**Task to complete:**
How many of the lines below include the word "ALTER"? Only the number should be given.

**Excerpted records:**
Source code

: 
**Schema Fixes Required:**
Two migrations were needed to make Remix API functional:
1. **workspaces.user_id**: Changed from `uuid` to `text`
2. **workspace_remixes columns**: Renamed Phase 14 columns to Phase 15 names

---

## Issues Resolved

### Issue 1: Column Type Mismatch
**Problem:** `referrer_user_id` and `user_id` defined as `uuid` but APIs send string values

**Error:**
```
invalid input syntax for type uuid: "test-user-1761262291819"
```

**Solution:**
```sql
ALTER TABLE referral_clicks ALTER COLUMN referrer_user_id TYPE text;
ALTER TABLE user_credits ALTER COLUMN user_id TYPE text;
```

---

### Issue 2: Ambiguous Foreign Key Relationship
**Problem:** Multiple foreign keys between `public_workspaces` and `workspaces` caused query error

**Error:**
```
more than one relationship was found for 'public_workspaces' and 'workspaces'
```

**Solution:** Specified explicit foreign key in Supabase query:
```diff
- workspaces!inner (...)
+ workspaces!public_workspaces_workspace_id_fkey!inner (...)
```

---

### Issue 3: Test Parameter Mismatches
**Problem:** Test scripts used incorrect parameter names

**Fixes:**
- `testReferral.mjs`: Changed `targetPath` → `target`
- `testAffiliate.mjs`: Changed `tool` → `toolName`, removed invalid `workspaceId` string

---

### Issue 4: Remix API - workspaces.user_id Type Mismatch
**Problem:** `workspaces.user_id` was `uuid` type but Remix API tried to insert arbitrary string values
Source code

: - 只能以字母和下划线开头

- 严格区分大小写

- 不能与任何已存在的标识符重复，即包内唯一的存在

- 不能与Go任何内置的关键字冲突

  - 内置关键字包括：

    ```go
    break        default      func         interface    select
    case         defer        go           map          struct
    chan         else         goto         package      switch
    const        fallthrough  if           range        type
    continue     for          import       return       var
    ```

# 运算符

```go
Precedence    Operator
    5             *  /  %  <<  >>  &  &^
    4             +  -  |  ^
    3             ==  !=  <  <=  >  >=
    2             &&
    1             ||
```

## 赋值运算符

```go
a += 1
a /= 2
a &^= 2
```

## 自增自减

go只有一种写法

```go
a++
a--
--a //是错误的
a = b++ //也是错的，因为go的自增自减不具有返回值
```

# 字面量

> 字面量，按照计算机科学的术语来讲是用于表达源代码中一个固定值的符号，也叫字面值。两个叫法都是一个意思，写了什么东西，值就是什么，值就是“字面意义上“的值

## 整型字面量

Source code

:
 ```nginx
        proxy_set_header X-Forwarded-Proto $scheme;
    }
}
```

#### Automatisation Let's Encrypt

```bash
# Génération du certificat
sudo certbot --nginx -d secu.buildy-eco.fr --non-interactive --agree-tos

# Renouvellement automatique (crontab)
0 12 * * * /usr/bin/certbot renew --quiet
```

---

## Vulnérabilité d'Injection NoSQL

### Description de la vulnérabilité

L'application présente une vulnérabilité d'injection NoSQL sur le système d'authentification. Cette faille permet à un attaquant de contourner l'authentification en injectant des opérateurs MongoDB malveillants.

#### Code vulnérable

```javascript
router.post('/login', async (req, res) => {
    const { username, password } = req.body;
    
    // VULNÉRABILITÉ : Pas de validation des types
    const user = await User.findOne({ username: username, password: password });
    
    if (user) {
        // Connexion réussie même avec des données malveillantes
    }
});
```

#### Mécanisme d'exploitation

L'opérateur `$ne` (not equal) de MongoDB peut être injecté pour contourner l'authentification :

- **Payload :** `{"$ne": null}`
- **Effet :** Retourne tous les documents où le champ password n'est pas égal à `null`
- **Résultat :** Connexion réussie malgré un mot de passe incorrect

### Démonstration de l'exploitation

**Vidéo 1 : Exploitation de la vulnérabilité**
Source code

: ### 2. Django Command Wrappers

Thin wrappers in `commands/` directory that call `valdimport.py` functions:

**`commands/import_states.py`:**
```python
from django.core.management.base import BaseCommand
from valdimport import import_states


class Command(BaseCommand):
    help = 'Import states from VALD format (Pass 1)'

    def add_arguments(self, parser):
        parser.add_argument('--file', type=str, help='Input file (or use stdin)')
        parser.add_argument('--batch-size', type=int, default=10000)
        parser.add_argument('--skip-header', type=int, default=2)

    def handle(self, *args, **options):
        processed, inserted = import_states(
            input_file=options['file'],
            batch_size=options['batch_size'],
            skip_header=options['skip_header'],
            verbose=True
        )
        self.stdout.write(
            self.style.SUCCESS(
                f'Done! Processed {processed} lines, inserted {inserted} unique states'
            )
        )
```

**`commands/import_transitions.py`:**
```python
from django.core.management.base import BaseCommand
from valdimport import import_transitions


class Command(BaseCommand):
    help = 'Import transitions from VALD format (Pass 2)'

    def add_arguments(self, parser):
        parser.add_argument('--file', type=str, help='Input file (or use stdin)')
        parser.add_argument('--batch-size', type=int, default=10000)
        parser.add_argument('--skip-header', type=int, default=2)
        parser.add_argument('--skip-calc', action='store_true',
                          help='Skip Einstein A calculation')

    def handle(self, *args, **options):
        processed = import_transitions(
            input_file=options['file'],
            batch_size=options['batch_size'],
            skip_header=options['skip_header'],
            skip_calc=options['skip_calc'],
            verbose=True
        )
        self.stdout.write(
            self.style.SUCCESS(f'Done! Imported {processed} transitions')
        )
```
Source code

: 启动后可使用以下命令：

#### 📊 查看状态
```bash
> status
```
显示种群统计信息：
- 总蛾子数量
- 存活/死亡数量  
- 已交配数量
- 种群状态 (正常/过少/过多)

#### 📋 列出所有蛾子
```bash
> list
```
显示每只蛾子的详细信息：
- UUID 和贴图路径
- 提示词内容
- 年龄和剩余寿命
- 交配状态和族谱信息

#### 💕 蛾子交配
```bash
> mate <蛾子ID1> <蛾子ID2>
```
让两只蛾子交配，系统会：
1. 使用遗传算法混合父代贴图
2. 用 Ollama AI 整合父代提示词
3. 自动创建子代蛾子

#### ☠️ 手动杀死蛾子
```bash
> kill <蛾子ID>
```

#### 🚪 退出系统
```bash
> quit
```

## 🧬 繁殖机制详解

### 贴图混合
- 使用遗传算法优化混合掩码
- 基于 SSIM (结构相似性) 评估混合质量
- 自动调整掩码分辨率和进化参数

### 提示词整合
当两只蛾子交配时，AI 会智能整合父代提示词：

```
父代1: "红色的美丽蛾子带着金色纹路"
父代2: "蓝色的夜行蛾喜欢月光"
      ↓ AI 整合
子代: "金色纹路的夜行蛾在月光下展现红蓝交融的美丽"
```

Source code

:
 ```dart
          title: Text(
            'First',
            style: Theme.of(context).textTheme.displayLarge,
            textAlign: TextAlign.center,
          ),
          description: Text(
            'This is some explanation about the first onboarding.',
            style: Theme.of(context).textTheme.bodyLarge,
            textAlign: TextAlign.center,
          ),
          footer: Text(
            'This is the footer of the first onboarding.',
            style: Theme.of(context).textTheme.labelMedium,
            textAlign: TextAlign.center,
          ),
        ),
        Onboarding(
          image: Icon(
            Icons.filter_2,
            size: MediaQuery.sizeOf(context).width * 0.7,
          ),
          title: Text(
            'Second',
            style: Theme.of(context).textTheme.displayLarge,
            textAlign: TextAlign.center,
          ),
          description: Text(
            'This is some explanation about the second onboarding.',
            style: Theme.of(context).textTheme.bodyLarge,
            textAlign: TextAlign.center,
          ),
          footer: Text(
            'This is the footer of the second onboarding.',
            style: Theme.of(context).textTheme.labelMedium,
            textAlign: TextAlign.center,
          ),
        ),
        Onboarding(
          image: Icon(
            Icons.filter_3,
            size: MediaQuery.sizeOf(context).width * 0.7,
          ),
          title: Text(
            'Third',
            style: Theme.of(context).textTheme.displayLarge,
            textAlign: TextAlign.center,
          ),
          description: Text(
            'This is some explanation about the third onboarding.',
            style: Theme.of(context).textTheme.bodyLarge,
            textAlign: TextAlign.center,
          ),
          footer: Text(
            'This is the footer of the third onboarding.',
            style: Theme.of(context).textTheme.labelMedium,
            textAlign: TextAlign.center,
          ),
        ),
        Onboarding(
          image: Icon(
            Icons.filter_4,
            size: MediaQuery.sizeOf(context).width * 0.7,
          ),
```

**Output of the exercise:**
2